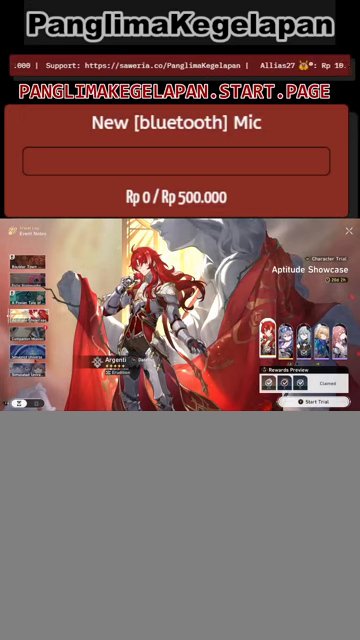
{"buttons": ["R2"], "left_stick": "center", "right_stick": "center", "events": []}
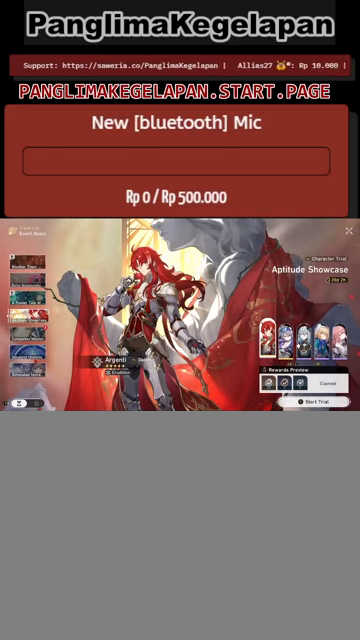
{"buttons": ["R2"], "left_stick": "center", "right_stick": "center", "events": []}
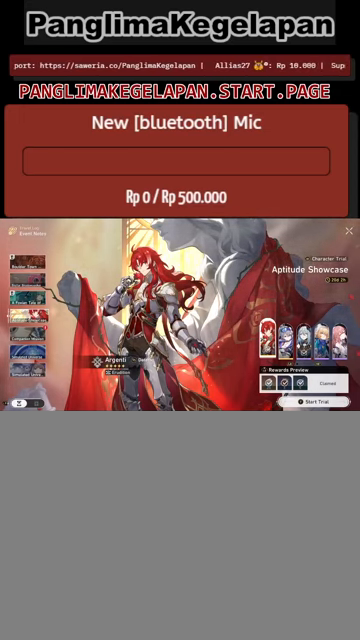
{"buttons": ["R2"], "left_stick": "center", "right_stick": "center", "events": []}
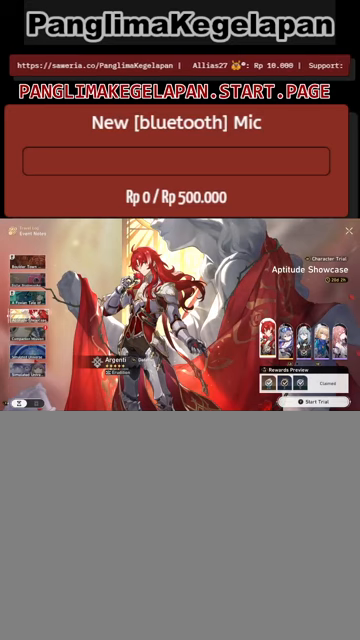
{"buttons": ["R2"], "left_stick": "center", "right_stick": "center", "events": []}
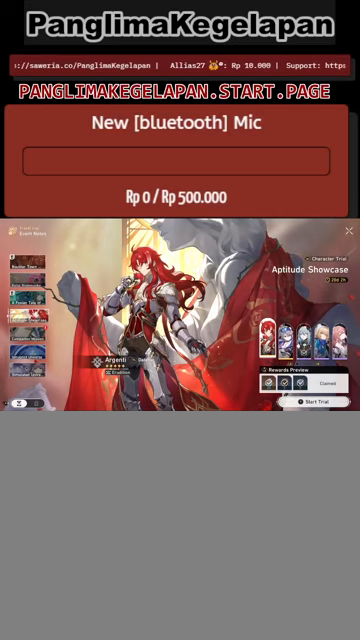
{"buttons": ["R2"], "left_stick": "center", "right_stick": "center", "events": []}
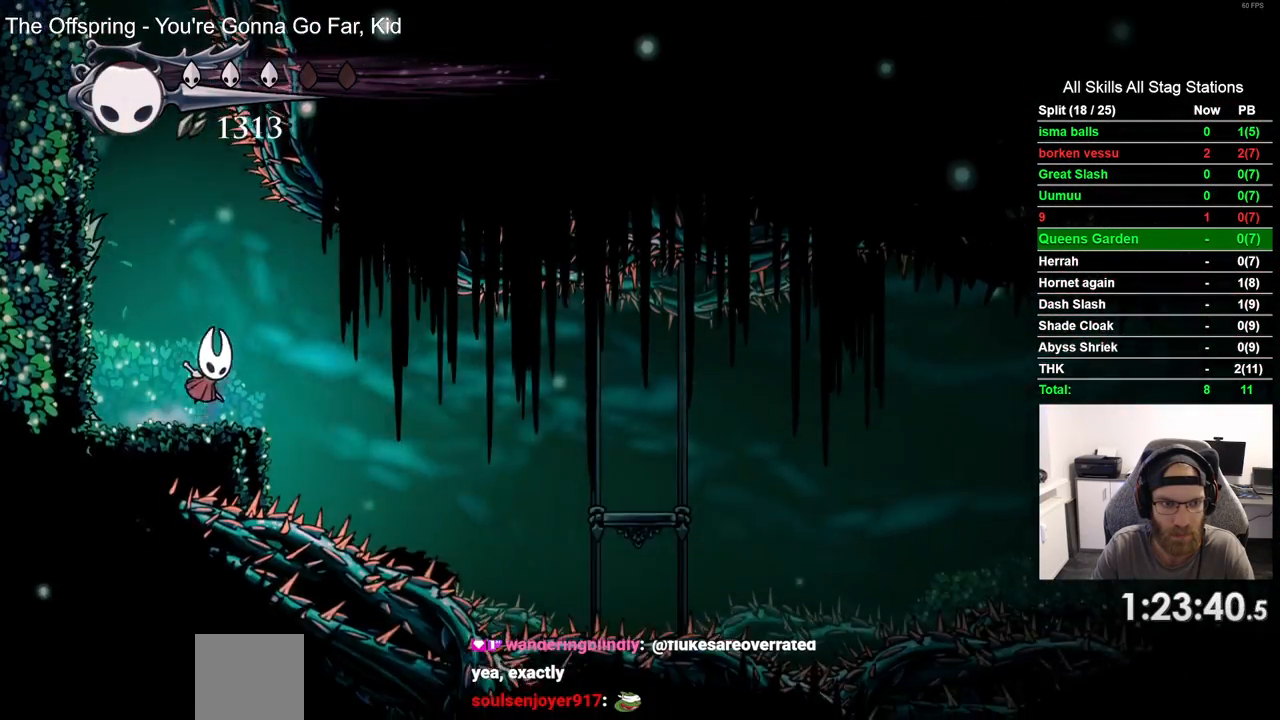
Gameplay with a controller (PlayStation layout); each line is a JSON object with the inputs held at the frame after it (dt_ms = milliseconds from this image to that frame). "events" lists button and stick changes between this image and that frame as [ms after this image, input, new state], when the widget could be followed in between. Not read: R1.
{"dt_ms": 500, "buttons": ["DPAD_RIGHT"], "left_stick": "center", "right_stick": "center", "events": [[267, "R2", "down"], [467, "R2", "up"]]}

━━━━━━━━━━━━━━━━━━━━

#### What needs to be done:
Retype the entries above word for word, minus any images.

#### Answer box:
{"buttons": ["R2"], "left_stick": "center", "right_stick": "center", "events": []}
{"buttons": ["R2"], "left_stick": "center", "right_stick": "center", "events": []}
{"buttons": ["R2"], "left_stick": "center", "right_stick": "center", "events": []}
{"buttons": ["R2"], "left_stick": "center", "right_stick": "center", "events": []}
{"buttons": ["R2"], "left_stick": "center", "right_stick": "center", "events": []}
Gameplay with a controller (PlayStation layout); each line is a JSON object with the inputs held at the frame after it (dt_ms = milliseconds from this image to that frame). "events" lists button and stick changes between this image and that frame as [ms after this image, input, new state], when the widget could be followed in between. Not read: R1.
{"dt_ms": 500, "buttons": ["DPAD_RIGHT"], "left_stick": "center", "right_stick": "center", "events": [[267, "R2", "down"], [467, "R2", "up"]]}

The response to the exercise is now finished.